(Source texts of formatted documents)
↓

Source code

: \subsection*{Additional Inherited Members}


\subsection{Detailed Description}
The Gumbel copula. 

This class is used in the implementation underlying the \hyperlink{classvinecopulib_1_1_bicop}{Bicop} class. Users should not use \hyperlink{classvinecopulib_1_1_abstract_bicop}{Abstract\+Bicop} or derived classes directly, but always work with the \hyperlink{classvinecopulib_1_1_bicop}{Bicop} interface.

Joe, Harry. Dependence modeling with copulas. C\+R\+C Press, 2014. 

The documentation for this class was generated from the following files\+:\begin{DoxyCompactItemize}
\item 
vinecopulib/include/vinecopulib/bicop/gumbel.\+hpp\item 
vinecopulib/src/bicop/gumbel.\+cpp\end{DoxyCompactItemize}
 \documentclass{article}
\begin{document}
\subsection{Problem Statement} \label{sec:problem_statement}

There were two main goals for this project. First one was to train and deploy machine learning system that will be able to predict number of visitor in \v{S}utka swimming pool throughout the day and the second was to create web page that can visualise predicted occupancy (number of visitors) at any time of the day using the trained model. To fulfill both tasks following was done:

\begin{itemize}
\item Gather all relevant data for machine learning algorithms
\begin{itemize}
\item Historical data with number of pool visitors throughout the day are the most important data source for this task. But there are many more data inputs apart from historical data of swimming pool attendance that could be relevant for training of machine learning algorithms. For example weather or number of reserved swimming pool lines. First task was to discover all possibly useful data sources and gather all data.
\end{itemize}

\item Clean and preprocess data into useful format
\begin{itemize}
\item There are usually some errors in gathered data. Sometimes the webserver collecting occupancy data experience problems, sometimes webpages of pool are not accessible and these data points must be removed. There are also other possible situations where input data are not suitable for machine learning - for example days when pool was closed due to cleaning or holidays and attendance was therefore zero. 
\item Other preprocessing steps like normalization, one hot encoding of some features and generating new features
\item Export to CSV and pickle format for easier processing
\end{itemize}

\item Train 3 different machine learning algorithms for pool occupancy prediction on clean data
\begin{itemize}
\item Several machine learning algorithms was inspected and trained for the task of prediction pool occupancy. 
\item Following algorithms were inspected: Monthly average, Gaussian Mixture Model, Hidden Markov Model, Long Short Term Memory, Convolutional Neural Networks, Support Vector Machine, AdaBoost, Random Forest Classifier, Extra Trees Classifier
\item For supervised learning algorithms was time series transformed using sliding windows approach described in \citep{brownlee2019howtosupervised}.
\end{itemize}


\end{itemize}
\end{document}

↑

**WHAT IS BEING ASKED:**
Word for word, transcribe all of the records.

**REPLY:**
Source code

: \subsection*{Additional Inherited Members}


\subsection{Detailed Description}
The Gumbel copula. 

This class is used in the implementation underlying the \hyperlink{classvinecopulib_1_1_bicop}{Bicop} class. Users should not use \hyperlink{classvinecopulib_1_1_abstract_bicop}{Abstract\+Bicop} or derived classes directly, but always work with the \hyperlink{classvinecopulib_1_1_bicop}{Bicop} interface.

Joe, Harry. Dependence modeling with copulas. C\+R\+C Press, 2014. 

The documentation for this class was generated from the following files\+:\begin{DoxyCompactItemize}
\item 
vinecopulib/include/vinecopulib/bicop/gumbel.\+hpp\item 
vinecopulib/src/bicop/gumbel.\+cpp\end{DoxyCompactItemize}
 \documentclass{article}
\begin{document}
\subsection{Problem Statement} \label{sec:problem_statement}

There were two main goals for this project. First one was to train and deploy machine learning system that will be able to predict number of visitor in \v{S}utka swimming pool throughout the day and the second was to create web page that can visualise predicted occupancy (number of visitors) at any time of the day using the trained model. To fulfill both tasks following was done:

\begin{itemize}
\item Gather all relevant data for machine learning algorithms
\begin{itemize}
\item Historical data with number of pool visitors throughout the day are the most important data source for this task. But there are many more data inputs apart from historical data of swimming pool attendance that could be relevant for training of machine learning algorithms. For example weather or number of reserved swimming pool lines. First task was to discover all possibly useful data sources and gather all data.
\end{itemize}

\item Clean and preprocess data into useful format
\begin{itemize}
\item There are usually some errors in gathered data. Sometimes the webserver collecting occupancy data experience problems, sometimes webpages of pool are not accessible and these data points must be removed. There are also other possible situations where input data are not suitable for machine learning - for example days when pool was closed due to cleaning or holidays and attendance was therefore zero. 
\item Other preprocessing steps like normalization, one hot encoding of some features and generating new features
\item Export to CSV and pickle format for easier processing
\end{itemize}

\item Train 3 different machine learning algorithms for pool occupancy prediction on clean data
\begin{itemize}
\item Several machine learning algorithms was inspected and trained for the task of prediction pool occupancy. 
\item Following algorithms were inspected: Monthly average, Gaussian Mixture Model, Hidden Markov Model, Long Short Term Memory, Convolutional Neural Networks, Support Vector Machine, AdaBoost, Random Forest Classifier, Extra Trees Classifier
\item For supervised learning algorithms was time series transformed using sliding windows approach described in \citep{brownlee2019howtosupervised}.
\end{itemize}


\end{itemize}
\end{document}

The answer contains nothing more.